WHAT YOU ARE ASKED TO DO -
Exactly those lines that run from the one containing "Le plus dur à digérer - et je l'ai digéré" through the last line of the entries below should be printed, and no others.

Dataset entries
== == ==
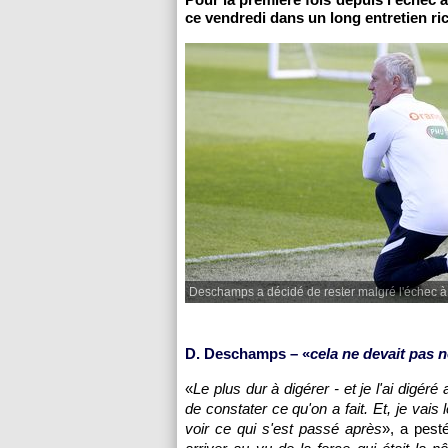
ce vendredi dans un long entretien r
Deschamps a décidé de rester malgré l'échec à 
D. Deschamps – «
cela ne devait pas n
«
Le plus dur à digérer - et je l'ai digéré
de constater ce qu'on a fait. Et, je vais
voir ce qui s'est passé après
», a pest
== == ==
WRITTEN REPLY -
Le plus dur à digérer - et je l'ai digéré
de constater ce qu'on a fait. Et, je vais
voir ce qui s'est passé après
», a pest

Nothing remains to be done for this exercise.